=== EXERCISE INSTRUCTIONS ===
Extract each line of the records below that contains the word "Kalos".

Saved entries:
◆ ◆ ◆ ◆
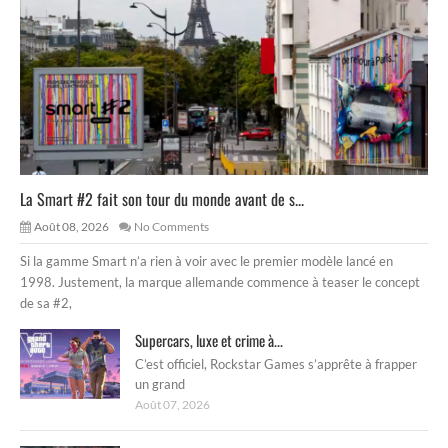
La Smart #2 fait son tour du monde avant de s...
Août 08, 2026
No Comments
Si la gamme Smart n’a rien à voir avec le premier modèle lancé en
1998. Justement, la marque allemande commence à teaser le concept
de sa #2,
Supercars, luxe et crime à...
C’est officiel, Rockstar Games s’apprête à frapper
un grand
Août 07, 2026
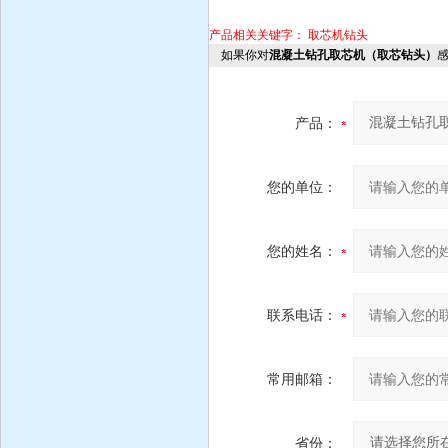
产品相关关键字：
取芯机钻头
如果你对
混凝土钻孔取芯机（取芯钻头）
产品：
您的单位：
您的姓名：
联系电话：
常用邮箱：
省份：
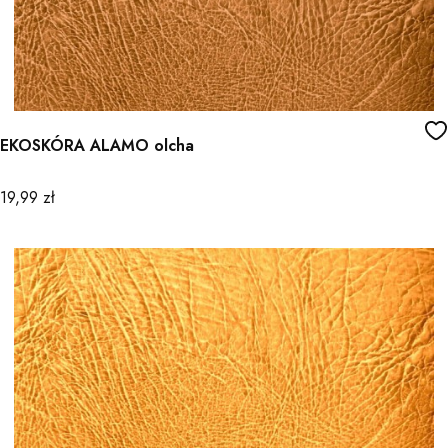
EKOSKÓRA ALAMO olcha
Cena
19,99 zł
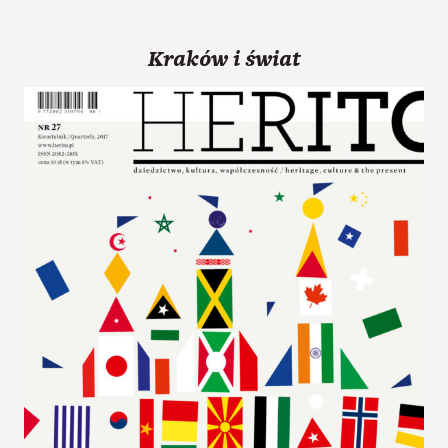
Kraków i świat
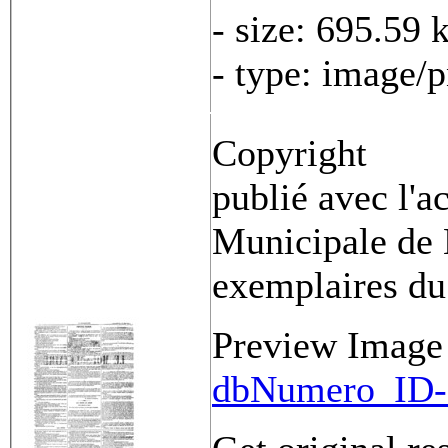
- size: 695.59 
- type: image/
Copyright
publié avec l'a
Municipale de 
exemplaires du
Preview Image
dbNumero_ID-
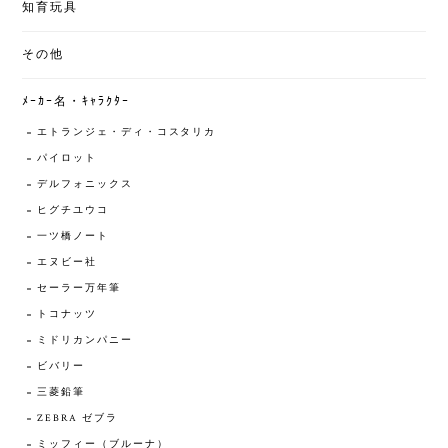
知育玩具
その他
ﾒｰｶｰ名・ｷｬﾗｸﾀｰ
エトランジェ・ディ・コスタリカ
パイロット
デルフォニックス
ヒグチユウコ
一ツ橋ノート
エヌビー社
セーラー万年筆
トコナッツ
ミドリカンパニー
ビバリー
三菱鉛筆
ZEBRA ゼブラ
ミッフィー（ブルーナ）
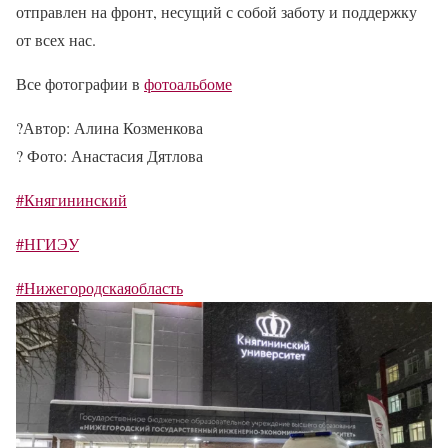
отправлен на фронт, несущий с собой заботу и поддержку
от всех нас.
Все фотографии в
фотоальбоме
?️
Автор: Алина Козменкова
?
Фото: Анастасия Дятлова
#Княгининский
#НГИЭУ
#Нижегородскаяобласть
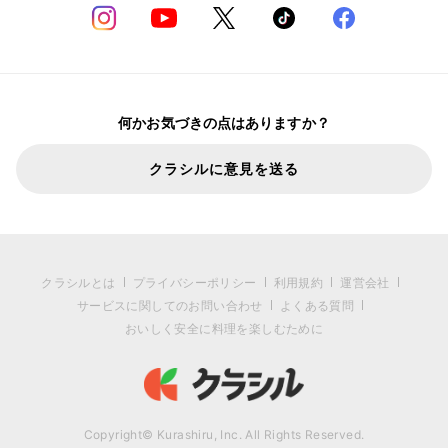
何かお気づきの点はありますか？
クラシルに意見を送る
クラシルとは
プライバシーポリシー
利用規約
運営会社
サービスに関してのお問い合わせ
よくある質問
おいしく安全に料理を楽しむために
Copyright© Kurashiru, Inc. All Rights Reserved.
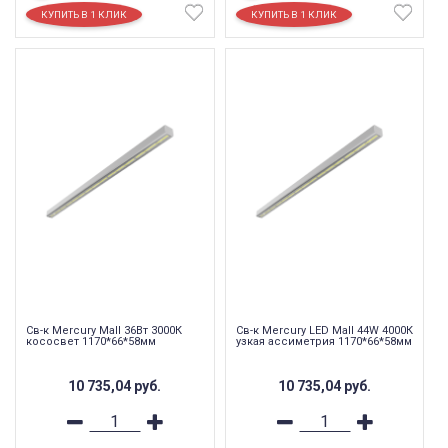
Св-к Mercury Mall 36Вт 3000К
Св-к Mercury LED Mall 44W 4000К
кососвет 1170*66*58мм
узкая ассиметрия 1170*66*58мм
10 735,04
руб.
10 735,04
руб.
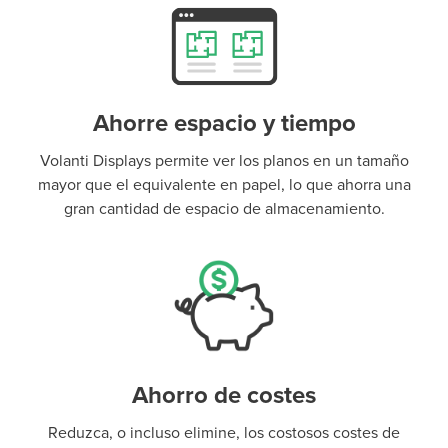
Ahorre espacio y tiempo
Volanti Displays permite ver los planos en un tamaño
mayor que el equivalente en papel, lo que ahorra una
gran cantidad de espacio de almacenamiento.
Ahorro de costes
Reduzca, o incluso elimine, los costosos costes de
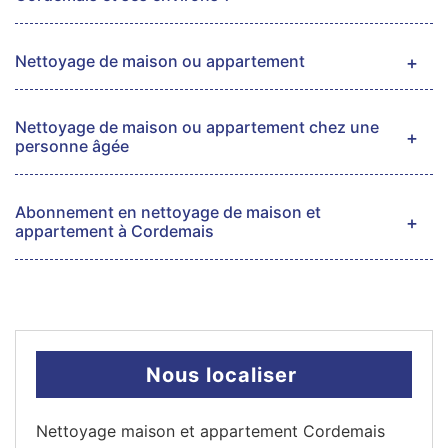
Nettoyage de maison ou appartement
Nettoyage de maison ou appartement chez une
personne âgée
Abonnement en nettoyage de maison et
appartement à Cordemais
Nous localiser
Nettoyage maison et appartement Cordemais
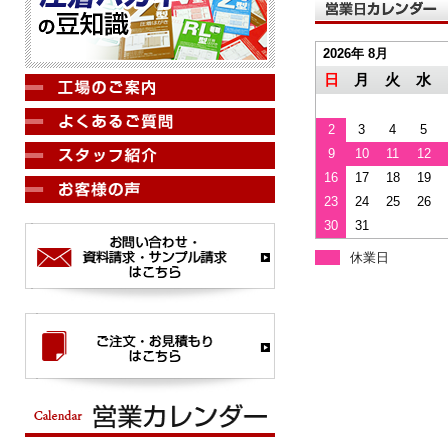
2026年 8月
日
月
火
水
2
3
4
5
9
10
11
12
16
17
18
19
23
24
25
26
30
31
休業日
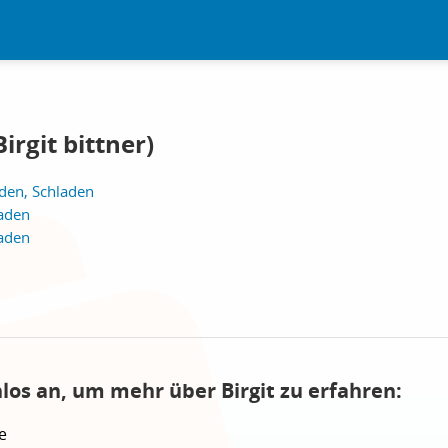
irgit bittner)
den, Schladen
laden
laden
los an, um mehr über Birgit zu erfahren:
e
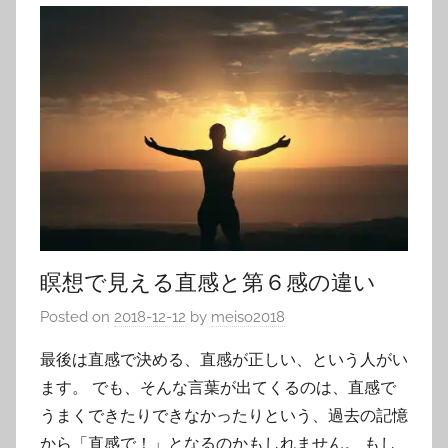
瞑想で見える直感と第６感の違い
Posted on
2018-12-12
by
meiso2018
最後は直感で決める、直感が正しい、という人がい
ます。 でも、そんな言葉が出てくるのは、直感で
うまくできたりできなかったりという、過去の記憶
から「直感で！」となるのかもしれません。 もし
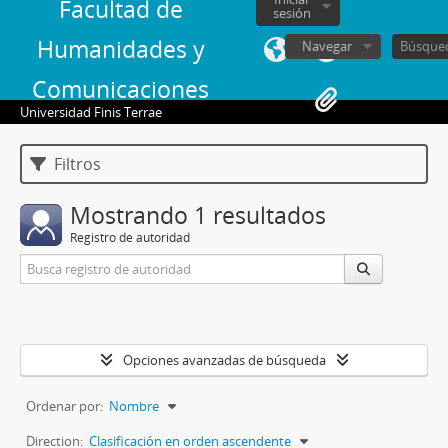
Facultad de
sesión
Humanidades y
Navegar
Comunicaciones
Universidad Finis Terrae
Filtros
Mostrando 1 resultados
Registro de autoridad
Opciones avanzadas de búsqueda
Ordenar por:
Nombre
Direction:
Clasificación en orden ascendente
◆ ◆ ◆ ◆
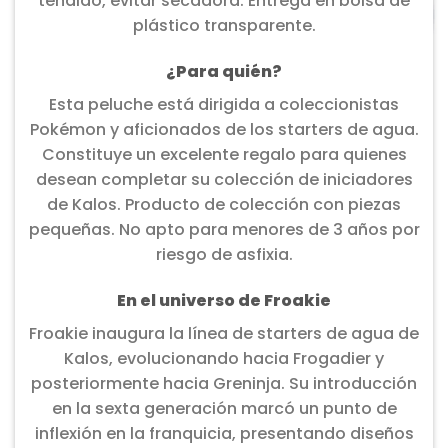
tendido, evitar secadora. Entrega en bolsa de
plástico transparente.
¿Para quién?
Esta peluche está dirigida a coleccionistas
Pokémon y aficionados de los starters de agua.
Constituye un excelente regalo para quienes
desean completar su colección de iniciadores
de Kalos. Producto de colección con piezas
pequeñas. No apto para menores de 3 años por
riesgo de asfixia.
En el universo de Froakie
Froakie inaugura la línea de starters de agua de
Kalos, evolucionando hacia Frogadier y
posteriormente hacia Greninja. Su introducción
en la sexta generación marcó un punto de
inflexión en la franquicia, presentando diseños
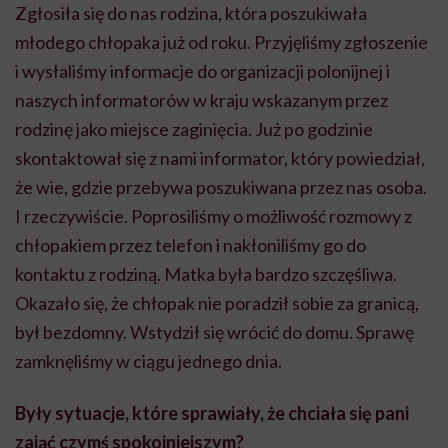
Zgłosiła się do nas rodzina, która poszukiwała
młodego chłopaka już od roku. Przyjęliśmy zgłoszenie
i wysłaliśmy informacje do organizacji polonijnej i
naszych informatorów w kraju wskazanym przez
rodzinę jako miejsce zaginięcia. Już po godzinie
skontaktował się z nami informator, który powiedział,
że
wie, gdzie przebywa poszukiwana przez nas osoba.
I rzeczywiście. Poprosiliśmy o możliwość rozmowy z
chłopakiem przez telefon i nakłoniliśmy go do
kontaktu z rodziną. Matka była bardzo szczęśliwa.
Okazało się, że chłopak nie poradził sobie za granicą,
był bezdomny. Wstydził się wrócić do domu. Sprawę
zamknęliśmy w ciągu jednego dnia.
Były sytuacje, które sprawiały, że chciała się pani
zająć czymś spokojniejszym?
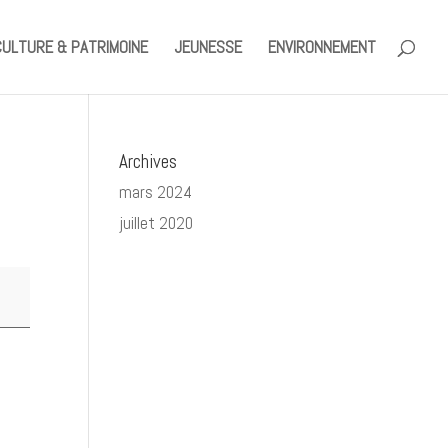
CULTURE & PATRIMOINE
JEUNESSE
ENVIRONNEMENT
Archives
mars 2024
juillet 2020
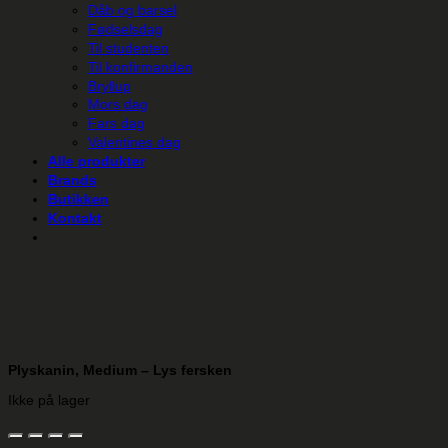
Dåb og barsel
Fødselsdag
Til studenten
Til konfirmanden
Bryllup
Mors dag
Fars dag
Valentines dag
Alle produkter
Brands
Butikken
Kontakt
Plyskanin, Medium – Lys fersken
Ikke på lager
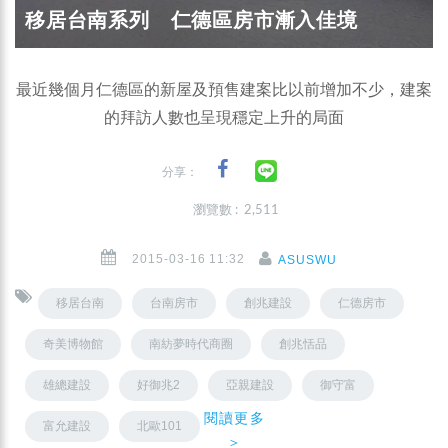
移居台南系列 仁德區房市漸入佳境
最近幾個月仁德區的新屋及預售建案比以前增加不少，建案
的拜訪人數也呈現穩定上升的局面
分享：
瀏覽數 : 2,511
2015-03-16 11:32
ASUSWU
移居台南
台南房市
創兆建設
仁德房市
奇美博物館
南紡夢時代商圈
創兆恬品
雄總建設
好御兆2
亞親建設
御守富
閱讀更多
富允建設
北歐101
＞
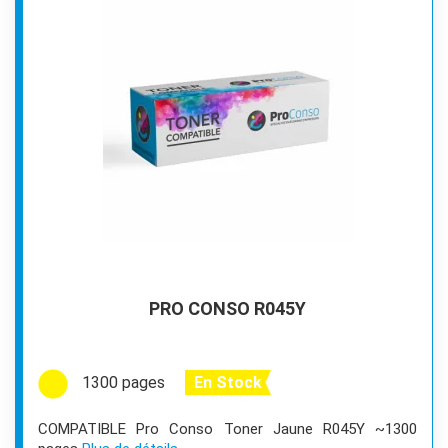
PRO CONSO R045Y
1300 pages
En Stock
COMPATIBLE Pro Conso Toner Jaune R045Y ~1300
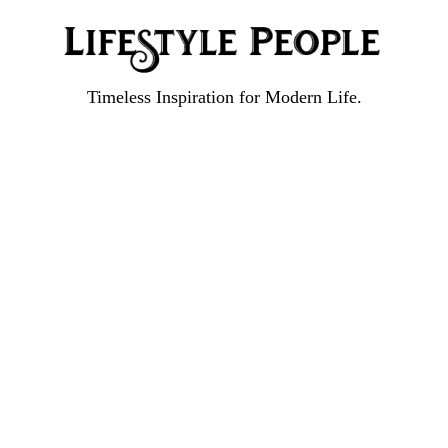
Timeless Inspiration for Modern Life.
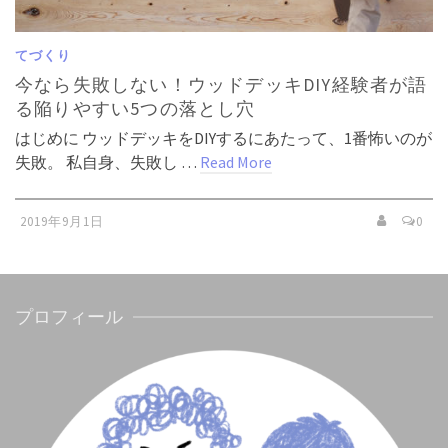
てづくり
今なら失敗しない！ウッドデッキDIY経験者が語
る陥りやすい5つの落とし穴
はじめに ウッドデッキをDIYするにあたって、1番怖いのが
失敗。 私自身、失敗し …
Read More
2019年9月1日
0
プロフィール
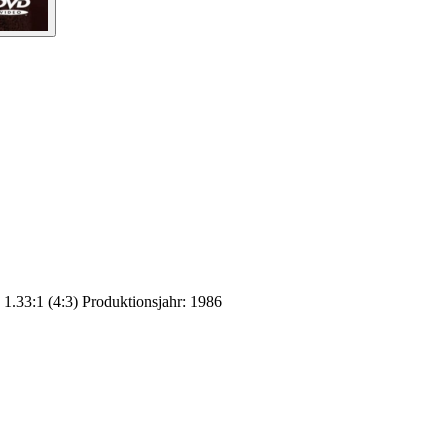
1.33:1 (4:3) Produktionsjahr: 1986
◆ ◆ ◆ ◆
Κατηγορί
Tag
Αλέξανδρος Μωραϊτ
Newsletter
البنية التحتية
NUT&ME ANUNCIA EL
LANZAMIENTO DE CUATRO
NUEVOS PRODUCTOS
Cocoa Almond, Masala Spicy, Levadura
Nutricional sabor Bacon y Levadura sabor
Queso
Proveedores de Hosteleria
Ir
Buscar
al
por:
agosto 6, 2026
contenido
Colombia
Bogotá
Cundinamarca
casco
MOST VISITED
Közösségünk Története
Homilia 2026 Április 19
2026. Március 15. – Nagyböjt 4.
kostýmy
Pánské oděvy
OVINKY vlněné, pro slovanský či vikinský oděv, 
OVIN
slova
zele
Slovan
◆ ◆ ◆ ◆
=== ANSWER FOR THIS EXERCISE ===
de Kalos. Producto de colección con piezas
Kalos, evolucionando hacia Frogadier y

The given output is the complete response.